— Work order 1 —
In the forum discussion about slow video rendering, what camera captured the source footage?
— Work order 2 —
Copy the forum discussion about slow video rendering from "Absolutely the same" up to and including "a significant factor.", replacing "internal SSD" with "external SSD".
Top of Document passage
Absolutely the same issue. Rending is insanely slow. Handbrake or adobe media encoder. 30+ minutes to render a 7minute file.
 
Source footage is captured from a GoPro 9 camera and is in H.265 HEVC format (100 Mbps bit rate). Everything is in internal SSD (4TB model). No idea what Rene's source format is, he uses some high-end cameras so maybe is was ProRes?
He uses "CANON 4K 10-BIT CLOG 2 XF-AVC" (noted in bullets in the video). HEVC -> H264 vs XF-AVC -> H264 is likely a significant factor.
 
Granted it's faster than the intel, but not to the degree as Rene Richie's results above. I have High Power mode enabled. What gives? There's something fishy about Rene Richie's results.
The i9 and T2 on the 2019 MBP both have HEVC encoders (through VideoToolbox) so it shouldn't be much different than the M1. Note, through VT, it won't be using the dGPU. It would be using the i9 iGPU or the T2. Your results are what I'd expect.

If your question is how he got such a high number, well. He probably rendered either using the CPU or the GPU and not through VT. Why? IDK, intentional? dumb?
Bottom of Document passage
Top of Information provided
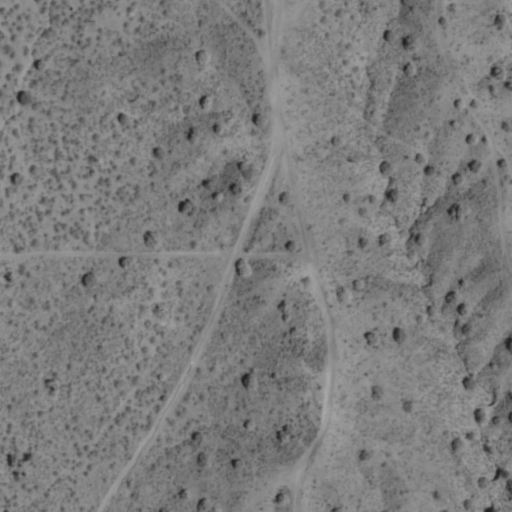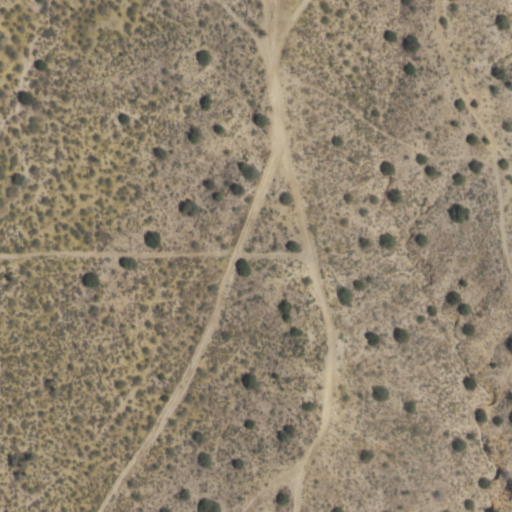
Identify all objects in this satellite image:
road: (302, 258)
Bottom of Information provided
— Expected output 1 —
A GoPro 9 camera.

— Expected output 2 —
Absolutely the same issue. Rending is insanely slow. Handbrake or adobe media encoder. 30+ minutes to render a 7minute file.
 
Source footage is captured from a GoPro 9 camera and is in H.265 HEVC format (100 Mbps bit rate). Everything is in external SSD (4TB model). No idea what Rene's source format is, he uses some high-end cameras so maybe is was ProRes?
He uses "CANON 4K 10-BIT CLOG 2 XF-AVC" (noted in bullets in the video). HEVC -> H264 vs XF-AVC -> H264 is likely a significant factor.